Dans la réalité, il serait bien sûr interdit à tout plongeur non spécialiste de s’en approcher et encore moins de la toucher, la charge explosive pouvant être toujours dangereuse. Seuls les démineurs professionnels peuvent les traiter. Si l’objet est trop proche de la côte, nos plongeurs devront mettre en place en priorité des rayons de sécurité afin d’assurer la sécurisation de la mine, le relevage de l’engin explosif à l’aide d’une « vache » (parachute destiné à soulever un engin lourd) puis son déplacement vers un point de pétardement en sécurité à une certaine distance de la côte, celle-ci variant en fonction de la charge. Mais, même si c’est leur spécialité première, les démineurs n’interviennent pas qu’en milieu marin, et suivant les théâtres d’opérations, les procédures diffèrent quelquefois radicalement, comme nous le confie le 1er Maître Sylvain B… : « Lors du conflit libyen, nous avions localisé une bombe d’avion non explosée dans un immeuble de Tripoli ; avant que nous ayons pu mettre en œuvre la moindre procédure, ils avaient descendu la bombe (250 kg quand même…) par l’escalier, l’avaient posée sur un matelas dans leur pick-up et étaient partis en cahotant dans le désert pour la faire exploser… ».
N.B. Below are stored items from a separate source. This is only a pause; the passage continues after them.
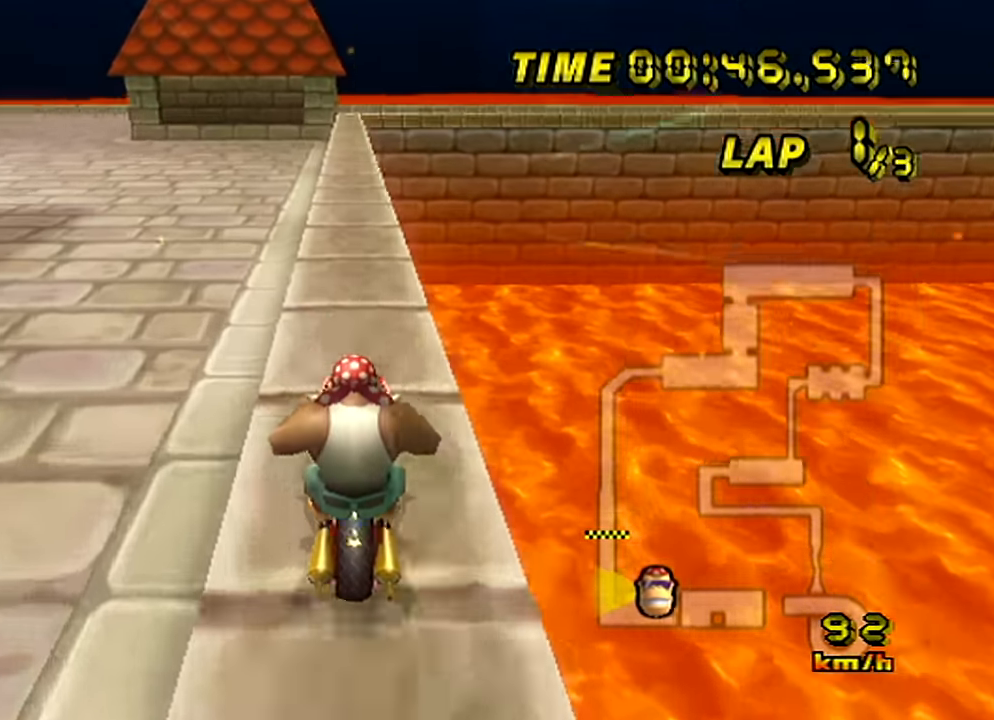
{"buttons": [], "left_stick": "center", "events": []}
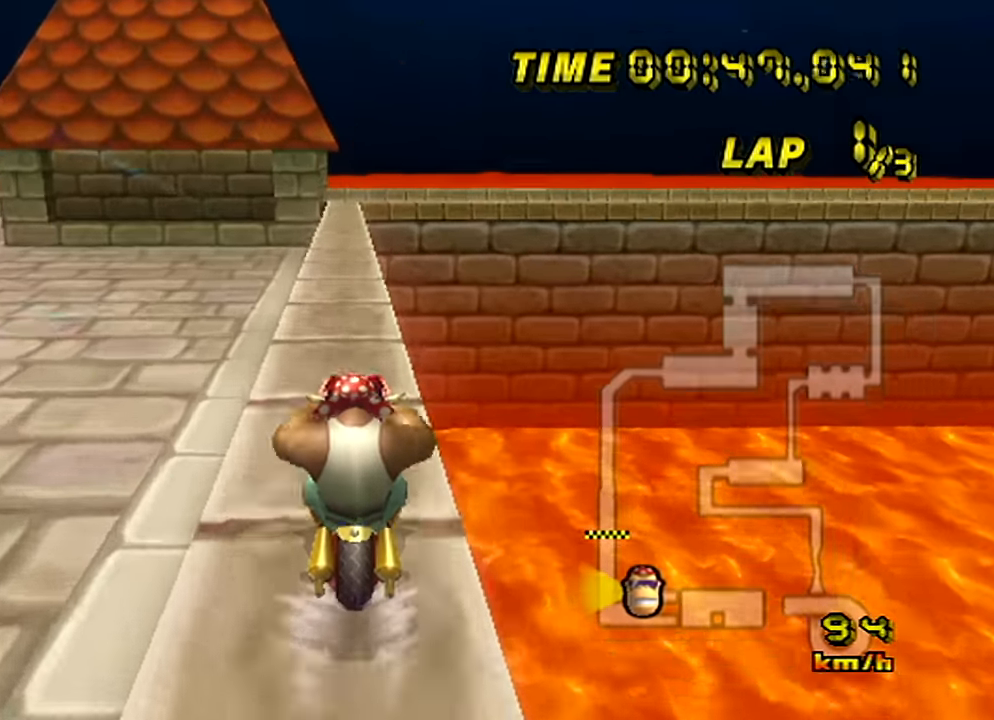
{"buttons": [], "left_stick": "up-right", "events": [[501, "left_stick", "up-right"]]}
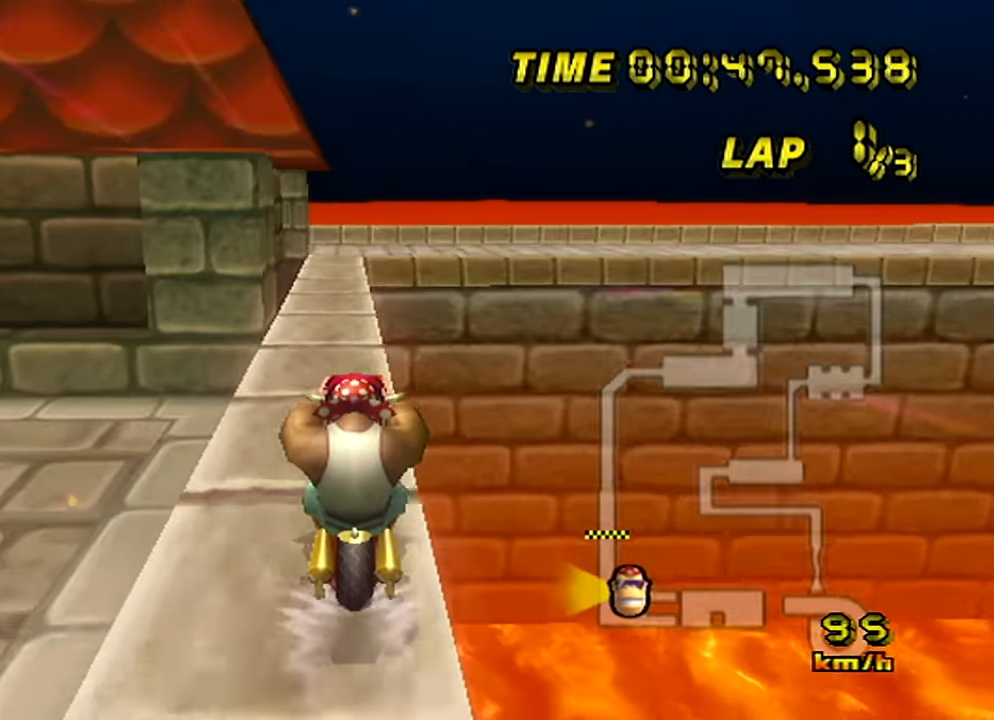
{"buttons": [], "left_stick": "right", "events": [[117, "left_stick", "left"], [334, "left_stick", "right"]]}
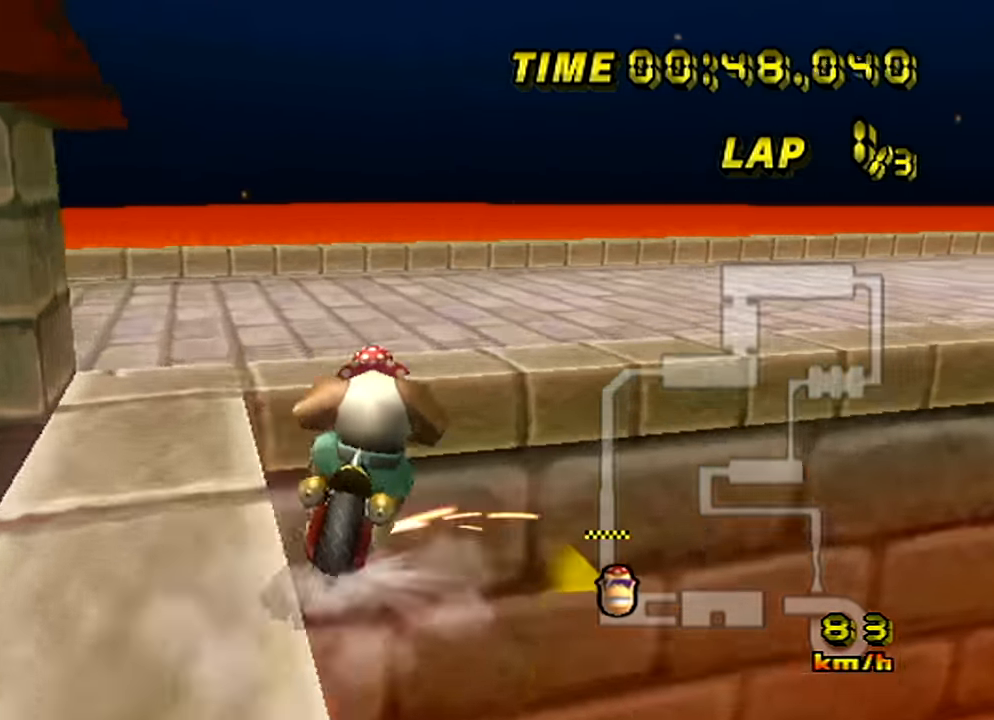
{"buttons": [], "left_stick": "right", "events": []}
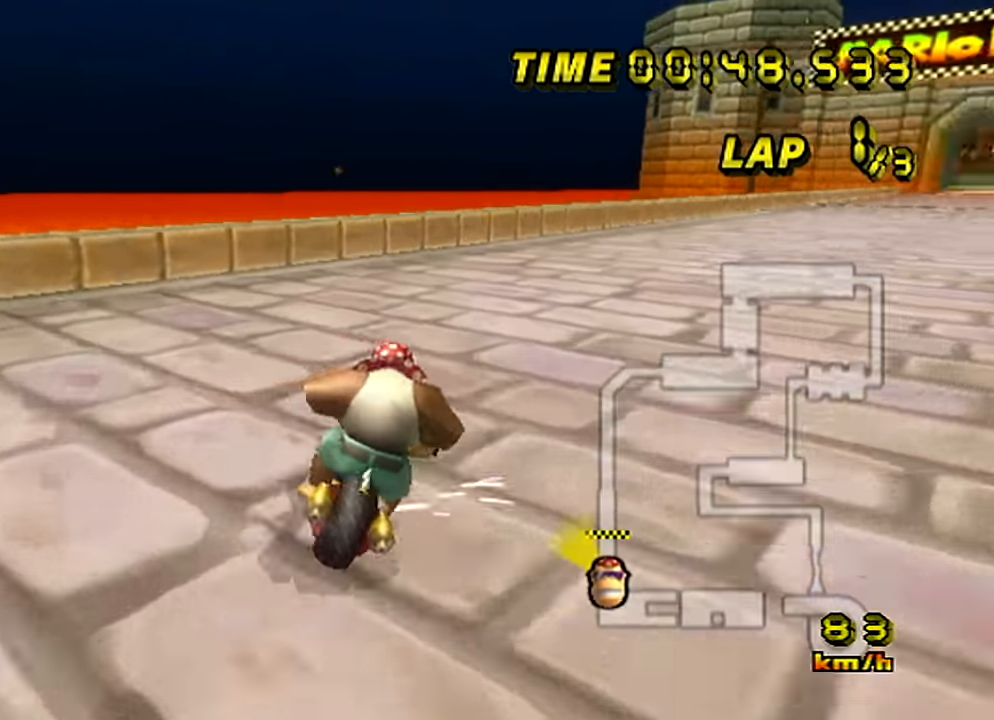
{"buttons": [], "left_stick": "right", "events": []}
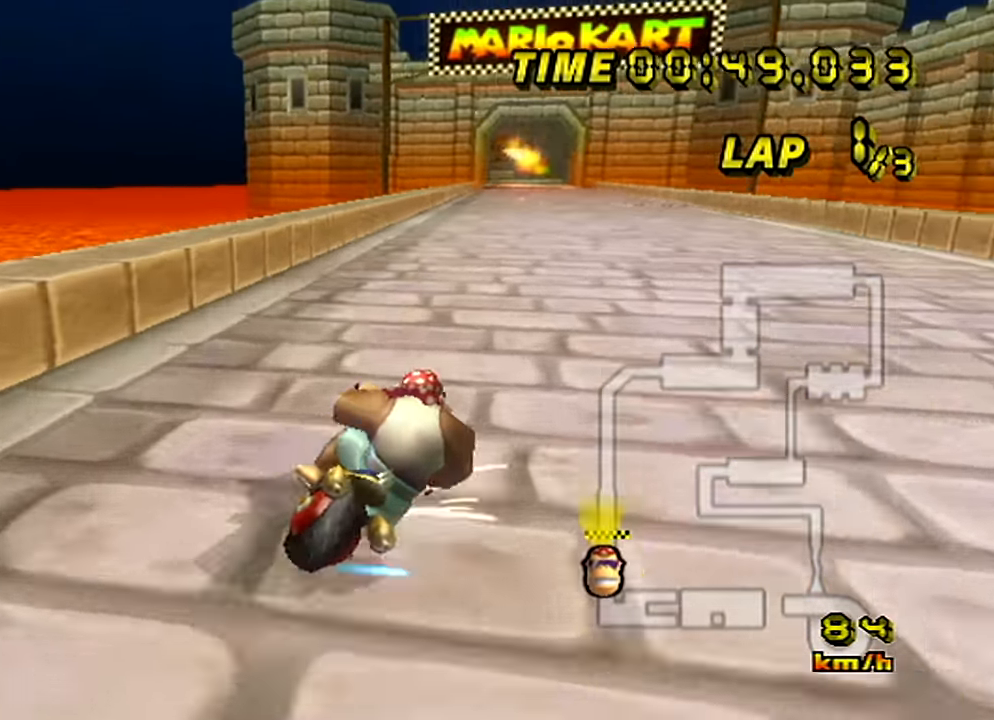
{"buttons": [], "left_stick": "center", "events": [[50, "left_stick", "left"], [234, "left_stick", "center"]]}
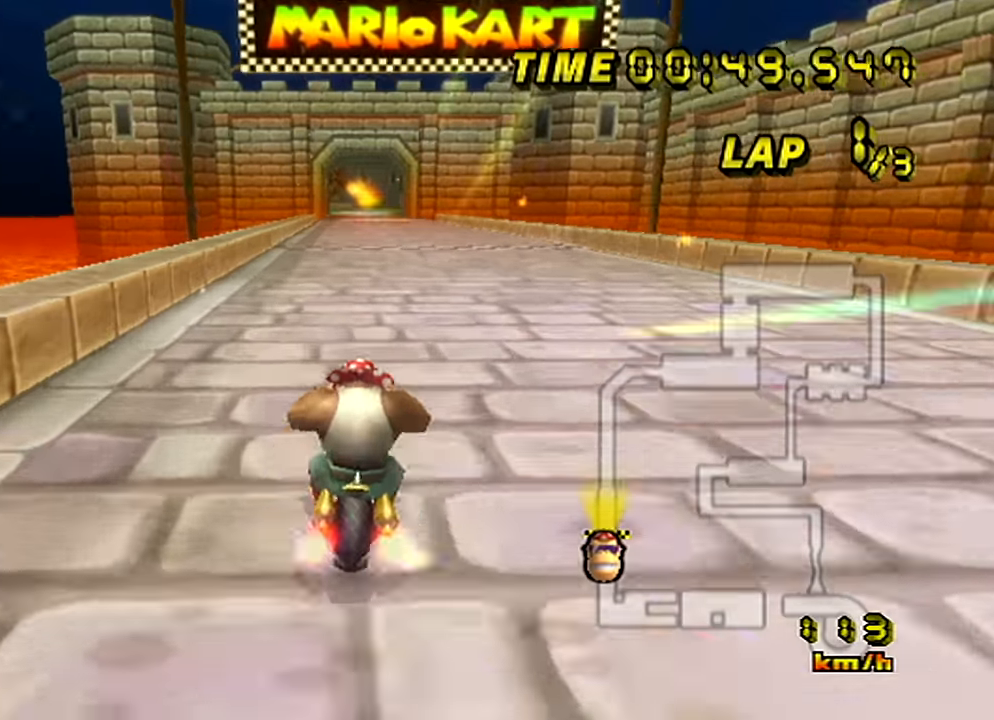
{"buttons": [], "left_stick": "center", "events": [[100, "left_stick", "up-right"], [167, "left_stick", "center"]]}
Il ne faut pas oublier que, représentant une grave menace pour les forces maritimes et le trafic commercial sur les océans, les mines ont été employées de manière intensive au cours des deux derniers conflits mondiaux. De plus, elles ont également été utilisées pendant les guerres de Corée et du Viêtnam et au cours des conflits du Moyen-Orient. Si ces conflits sont terminés depuis plus ou moins longtemps, pour les plongeurs démineurs, ils ne sont pas finis, et la tâche à accomplir reste considérable… Quoi qu’il en soit, il existe une procédure à appliquer en cas de découverte fortuite par des particuliers, qui consiste à alerter les postes de secours qui sauront relayer l’information vers les services compétents (police, sémaphores, Crossmed, etc). Si possible, et sans pour autant se mettre en danger, repérer l’endroit, voire le baliser pour le retrouver, ce qui facilitera le travail des spécialistes.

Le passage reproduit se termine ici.